Pankajakasthuri Herbal India (P) Ltd.
- Formerly: Sree Dhanwantari Ayurvedics
- Type: Private
- Founded: 1988; 38 years ago
- Founder: J. Hareendran Nair
- Headquarters: Tiruvananthapuram, India
- Products: OTC & Ayurvedic medicines
- Owner: J. Hareendran Nair
- Website: www.pankajakasthuri.in

= Pankajakasthuri Herbals =

Indian Ayurvedic company

Pankajakasthuri Herbals India Private Limited is an Ayurvedic medicine manufacturing company based in Tiruvananthapuram, Kerala. Established in 1988, Pankajakasthuri manufactures and develops Ayurvedic products and medicines. Pankajakasthuri is Kerala's first ISO 9000 certified Ayurvedic medicine manufacturing company.

Pankajakasthuri has over 450 Ayurvedic products spread over four categories - Ethical, Classical, FMCG and OTC. The manufacturing unit is located at Poovachal, Tiruvananthapuram.

J. Hareendran Nair, Founder and Managing Director of Pankajakasthuri, was honoured with the prestigious Padma Shri by the Government of India, for his efforts in the field of Ayurveda.

== History ==

Pankajakasthuri Herbals, founded by J. Hareendran Nair, started manufacturing Ayurvedic medicines under the brand name Sree Dhanwantari Ayurvedics, in 1988. The name was changed to Pankajakasthuri in 1996, and products were sold over-the-counter under this brand name. The brand name was coined after Hareendran Nair's mother, Pankajam and his eldest daughter Kasthuri.
######
In the Pankajakasthuri text above, rewrite the paragraph beginning "Pankajakasthuri Herbals, founded by J. Hareendran Nair" as a short bulleted list that keeps its main facts.
######
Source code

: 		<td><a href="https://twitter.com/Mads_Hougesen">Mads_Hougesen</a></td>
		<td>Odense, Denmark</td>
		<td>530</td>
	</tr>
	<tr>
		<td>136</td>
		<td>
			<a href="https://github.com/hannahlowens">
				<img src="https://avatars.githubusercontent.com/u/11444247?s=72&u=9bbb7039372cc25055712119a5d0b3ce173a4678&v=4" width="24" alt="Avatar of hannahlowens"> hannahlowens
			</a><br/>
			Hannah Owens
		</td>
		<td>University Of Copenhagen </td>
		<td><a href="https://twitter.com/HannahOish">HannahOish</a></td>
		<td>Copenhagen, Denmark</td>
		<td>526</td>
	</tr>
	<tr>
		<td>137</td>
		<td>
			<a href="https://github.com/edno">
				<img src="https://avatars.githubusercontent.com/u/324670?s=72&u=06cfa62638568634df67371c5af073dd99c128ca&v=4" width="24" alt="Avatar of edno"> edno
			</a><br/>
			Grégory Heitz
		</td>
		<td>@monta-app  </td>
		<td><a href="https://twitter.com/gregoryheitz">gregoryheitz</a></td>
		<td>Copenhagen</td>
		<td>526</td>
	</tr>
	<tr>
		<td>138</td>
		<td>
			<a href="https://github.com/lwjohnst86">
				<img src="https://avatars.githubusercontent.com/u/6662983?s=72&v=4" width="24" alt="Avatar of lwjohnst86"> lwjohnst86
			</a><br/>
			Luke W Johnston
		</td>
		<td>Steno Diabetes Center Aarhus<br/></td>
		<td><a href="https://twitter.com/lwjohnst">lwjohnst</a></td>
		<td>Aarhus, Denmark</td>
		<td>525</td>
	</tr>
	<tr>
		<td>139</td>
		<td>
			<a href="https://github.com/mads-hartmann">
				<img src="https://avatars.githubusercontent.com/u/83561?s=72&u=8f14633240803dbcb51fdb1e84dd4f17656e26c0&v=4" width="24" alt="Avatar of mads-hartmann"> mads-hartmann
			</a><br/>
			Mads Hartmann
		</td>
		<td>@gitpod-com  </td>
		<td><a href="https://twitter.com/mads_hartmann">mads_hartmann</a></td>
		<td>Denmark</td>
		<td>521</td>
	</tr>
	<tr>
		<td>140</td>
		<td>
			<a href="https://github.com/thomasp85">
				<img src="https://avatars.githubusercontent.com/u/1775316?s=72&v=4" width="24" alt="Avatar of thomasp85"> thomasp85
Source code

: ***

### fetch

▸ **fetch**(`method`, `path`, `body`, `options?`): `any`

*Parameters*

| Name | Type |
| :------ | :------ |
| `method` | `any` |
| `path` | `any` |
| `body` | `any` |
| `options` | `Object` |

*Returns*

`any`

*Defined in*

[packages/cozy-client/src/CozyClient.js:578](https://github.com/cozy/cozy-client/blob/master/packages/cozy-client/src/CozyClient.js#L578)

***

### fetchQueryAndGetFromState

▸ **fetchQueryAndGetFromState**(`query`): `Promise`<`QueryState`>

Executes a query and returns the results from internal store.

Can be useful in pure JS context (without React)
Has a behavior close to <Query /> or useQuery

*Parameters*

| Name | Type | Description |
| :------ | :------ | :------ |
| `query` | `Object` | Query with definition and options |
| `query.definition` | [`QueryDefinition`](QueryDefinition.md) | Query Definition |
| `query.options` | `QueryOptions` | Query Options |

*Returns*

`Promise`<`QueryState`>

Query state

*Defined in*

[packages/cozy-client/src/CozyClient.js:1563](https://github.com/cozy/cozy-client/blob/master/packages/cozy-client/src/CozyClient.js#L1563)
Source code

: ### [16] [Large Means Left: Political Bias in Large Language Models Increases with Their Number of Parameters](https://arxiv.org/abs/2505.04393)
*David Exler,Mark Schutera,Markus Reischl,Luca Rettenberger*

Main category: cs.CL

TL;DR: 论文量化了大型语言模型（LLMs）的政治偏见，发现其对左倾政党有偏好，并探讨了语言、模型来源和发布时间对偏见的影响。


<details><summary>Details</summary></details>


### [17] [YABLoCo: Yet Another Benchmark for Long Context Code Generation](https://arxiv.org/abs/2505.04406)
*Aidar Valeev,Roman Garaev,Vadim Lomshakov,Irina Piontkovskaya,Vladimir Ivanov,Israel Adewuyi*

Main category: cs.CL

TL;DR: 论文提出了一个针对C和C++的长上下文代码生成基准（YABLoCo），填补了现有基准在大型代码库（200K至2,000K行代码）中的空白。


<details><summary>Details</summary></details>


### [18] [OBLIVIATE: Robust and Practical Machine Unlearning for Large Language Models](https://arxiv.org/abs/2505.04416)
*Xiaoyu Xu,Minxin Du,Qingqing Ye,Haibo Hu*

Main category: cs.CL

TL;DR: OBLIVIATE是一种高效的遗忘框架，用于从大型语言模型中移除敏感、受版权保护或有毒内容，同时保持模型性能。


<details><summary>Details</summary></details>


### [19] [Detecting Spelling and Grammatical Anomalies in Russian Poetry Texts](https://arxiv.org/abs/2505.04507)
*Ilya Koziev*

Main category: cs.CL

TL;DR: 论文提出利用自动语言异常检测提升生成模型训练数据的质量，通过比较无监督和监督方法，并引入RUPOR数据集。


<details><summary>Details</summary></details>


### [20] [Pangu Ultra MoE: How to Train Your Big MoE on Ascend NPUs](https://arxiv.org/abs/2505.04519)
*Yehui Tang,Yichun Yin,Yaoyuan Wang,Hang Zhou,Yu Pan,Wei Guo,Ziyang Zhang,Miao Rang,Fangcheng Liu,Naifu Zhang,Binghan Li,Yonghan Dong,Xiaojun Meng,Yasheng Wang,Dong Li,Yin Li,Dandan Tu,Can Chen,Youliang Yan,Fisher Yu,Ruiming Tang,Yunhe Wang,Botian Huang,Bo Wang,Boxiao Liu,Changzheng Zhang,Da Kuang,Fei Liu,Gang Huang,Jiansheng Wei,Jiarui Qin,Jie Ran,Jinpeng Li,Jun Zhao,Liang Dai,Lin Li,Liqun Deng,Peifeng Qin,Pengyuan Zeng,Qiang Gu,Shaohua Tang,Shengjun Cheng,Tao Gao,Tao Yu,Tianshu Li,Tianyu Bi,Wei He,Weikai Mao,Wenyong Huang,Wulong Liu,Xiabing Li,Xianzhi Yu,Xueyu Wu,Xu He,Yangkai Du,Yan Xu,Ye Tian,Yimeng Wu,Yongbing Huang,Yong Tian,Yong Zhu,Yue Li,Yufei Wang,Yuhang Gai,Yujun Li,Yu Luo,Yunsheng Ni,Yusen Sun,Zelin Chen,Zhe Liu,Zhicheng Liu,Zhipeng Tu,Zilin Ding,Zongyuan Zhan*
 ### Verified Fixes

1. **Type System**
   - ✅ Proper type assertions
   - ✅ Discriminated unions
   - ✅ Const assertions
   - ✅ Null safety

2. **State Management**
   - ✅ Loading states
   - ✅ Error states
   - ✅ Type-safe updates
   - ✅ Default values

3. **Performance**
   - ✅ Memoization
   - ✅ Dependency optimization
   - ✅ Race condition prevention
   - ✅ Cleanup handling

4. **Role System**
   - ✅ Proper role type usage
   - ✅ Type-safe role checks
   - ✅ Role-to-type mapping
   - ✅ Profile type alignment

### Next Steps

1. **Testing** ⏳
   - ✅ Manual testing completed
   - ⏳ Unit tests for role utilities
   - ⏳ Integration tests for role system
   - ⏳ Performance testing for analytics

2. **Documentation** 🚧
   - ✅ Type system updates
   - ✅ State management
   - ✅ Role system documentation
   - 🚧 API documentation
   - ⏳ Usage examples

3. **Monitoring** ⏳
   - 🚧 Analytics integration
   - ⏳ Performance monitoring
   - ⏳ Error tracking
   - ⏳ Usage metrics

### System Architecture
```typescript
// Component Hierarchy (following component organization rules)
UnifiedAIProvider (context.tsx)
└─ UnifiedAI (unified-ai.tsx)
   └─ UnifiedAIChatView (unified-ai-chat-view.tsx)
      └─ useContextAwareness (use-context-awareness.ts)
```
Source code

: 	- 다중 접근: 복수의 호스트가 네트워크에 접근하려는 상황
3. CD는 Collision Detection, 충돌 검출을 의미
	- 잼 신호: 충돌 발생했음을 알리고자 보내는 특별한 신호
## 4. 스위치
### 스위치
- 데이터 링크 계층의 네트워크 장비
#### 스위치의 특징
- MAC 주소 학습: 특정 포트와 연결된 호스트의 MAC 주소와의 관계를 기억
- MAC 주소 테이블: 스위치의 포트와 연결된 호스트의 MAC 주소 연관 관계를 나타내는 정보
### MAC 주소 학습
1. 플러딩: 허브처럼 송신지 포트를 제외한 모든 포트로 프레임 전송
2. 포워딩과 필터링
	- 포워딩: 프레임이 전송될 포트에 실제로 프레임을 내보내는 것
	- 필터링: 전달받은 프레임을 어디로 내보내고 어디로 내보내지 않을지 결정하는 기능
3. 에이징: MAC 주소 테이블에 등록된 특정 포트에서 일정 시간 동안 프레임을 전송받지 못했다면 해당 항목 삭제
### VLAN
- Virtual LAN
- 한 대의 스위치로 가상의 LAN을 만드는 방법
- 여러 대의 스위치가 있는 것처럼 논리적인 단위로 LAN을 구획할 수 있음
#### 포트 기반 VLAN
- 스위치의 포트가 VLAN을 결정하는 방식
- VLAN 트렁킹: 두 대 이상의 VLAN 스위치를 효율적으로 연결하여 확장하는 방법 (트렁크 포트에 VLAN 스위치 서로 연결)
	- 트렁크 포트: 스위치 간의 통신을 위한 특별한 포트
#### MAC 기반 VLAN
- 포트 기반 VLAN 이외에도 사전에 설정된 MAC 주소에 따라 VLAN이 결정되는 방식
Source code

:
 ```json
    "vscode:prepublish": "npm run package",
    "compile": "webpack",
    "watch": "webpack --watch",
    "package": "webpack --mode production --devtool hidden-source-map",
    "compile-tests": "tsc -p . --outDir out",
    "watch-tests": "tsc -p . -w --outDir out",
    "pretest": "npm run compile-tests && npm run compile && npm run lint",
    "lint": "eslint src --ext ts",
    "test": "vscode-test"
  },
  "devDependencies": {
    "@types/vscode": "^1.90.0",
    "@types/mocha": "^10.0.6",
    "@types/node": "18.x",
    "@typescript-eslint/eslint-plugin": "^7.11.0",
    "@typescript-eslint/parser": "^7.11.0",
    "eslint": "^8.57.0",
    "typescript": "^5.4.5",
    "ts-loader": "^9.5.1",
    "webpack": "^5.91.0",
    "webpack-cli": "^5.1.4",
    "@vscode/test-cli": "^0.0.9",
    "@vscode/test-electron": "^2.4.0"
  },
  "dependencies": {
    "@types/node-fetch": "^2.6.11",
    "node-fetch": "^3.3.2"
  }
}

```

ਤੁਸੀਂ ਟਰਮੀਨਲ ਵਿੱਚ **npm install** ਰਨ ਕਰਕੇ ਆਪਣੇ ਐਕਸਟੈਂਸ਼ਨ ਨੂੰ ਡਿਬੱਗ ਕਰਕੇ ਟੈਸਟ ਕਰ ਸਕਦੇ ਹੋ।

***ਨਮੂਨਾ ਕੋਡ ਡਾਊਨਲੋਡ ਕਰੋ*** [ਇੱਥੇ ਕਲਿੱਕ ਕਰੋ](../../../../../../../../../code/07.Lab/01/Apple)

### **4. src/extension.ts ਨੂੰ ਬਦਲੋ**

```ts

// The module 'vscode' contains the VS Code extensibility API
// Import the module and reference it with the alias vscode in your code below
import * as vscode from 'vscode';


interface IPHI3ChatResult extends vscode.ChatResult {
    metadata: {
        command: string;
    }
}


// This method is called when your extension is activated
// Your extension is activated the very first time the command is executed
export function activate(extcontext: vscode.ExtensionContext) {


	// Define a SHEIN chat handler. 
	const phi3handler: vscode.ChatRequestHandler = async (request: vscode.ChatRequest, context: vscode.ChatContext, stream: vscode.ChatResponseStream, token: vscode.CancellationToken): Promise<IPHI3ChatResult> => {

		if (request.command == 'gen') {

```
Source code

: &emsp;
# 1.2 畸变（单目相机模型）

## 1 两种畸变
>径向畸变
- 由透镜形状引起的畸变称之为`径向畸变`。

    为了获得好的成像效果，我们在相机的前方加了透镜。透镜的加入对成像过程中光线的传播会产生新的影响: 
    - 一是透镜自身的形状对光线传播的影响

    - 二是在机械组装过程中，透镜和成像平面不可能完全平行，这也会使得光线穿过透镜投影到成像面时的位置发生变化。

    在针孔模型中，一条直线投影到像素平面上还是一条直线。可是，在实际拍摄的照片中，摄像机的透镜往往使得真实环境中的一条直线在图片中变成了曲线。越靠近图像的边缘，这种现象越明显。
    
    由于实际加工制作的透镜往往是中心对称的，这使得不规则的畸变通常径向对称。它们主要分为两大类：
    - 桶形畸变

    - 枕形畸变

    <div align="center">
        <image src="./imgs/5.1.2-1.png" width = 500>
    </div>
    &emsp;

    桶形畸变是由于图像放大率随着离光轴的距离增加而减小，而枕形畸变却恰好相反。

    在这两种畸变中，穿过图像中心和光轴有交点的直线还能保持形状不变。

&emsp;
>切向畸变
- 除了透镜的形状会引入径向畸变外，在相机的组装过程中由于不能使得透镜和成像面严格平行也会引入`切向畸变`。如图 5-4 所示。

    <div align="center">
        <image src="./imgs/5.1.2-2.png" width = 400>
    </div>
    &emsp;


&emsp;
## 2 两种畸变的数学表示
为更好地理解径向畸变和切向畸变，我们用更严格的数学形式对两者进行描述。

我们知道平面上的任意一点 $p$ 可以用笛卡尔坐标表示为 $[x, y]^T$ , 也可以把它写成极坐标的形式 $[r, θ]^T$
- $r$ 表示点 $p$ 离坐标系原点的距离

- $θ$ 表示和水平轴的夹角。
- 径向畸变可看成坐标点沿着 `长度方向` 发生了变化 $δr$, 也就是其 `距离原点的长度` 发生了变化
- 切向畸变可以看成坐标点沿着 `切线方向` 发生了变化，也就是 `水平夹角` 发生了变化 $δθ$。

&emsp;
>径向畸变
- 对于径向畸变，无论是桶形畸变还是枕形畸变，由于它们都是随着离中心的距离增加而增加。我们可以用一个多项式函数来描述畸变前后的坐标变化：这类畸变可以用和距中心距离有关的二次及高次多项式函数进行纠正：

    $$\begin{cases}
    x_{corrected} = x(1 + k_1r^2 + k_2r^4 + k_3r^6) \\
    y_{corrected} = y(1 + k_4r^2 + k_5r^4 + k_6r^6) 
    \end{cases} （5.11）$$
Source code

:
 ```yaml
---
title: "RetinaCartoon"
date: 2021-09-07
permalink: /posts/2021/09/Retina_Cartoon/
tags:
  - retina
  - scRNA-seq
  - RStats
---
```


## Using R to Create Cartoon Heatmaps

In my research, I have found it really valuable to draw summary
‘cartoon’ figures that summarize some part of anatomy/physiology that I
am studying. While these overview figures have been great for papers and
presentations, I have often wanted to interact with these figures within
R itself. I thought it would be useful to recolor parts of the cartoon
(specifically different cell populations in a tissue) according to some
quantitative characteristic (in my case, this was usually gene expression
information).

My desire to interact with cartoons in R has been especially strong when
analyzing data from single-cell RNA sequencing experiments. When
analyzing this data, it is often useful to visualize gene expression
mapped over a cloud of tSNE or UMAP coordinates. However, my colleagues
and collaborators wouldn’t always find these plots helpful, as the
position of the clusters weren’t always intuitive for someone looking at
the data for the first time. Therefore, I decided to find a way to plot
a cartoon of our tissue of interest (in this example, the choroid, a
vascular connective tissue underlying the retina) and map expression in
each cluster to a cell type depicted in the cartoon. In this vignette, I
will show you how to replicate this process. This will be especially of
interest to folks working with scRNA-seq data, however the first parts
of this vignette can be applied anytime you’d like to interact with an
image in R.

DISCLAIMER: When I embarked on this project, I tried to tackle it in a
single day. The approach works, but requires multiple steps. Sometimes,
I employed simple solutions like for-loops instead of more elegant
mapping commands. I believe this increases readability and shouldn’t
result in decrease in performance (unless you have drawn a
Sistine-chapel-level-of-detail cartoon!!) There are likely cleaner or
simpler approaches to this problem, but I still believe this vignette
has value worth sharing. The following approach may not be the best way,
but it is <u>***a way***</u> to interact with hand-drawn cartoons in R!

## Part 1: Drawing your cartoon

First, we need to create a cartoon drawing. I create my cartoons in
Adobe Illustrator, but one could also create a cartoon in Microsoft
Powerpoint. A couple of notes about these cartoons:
######
(SOLUTION BELOW)
- Founded by J. Hareendran Nair, the company began making Ayurvedic medicines in 1988 under the brand name Sree Dhanwantari Ayurvedics.
- In 1996 the name was changed to Pankajakasthuri, and products were sold over the counter under this brand.
- The brand name comes from Hareendran Nair's mother, Pankajam, and his eldest daughter, Kasthuri.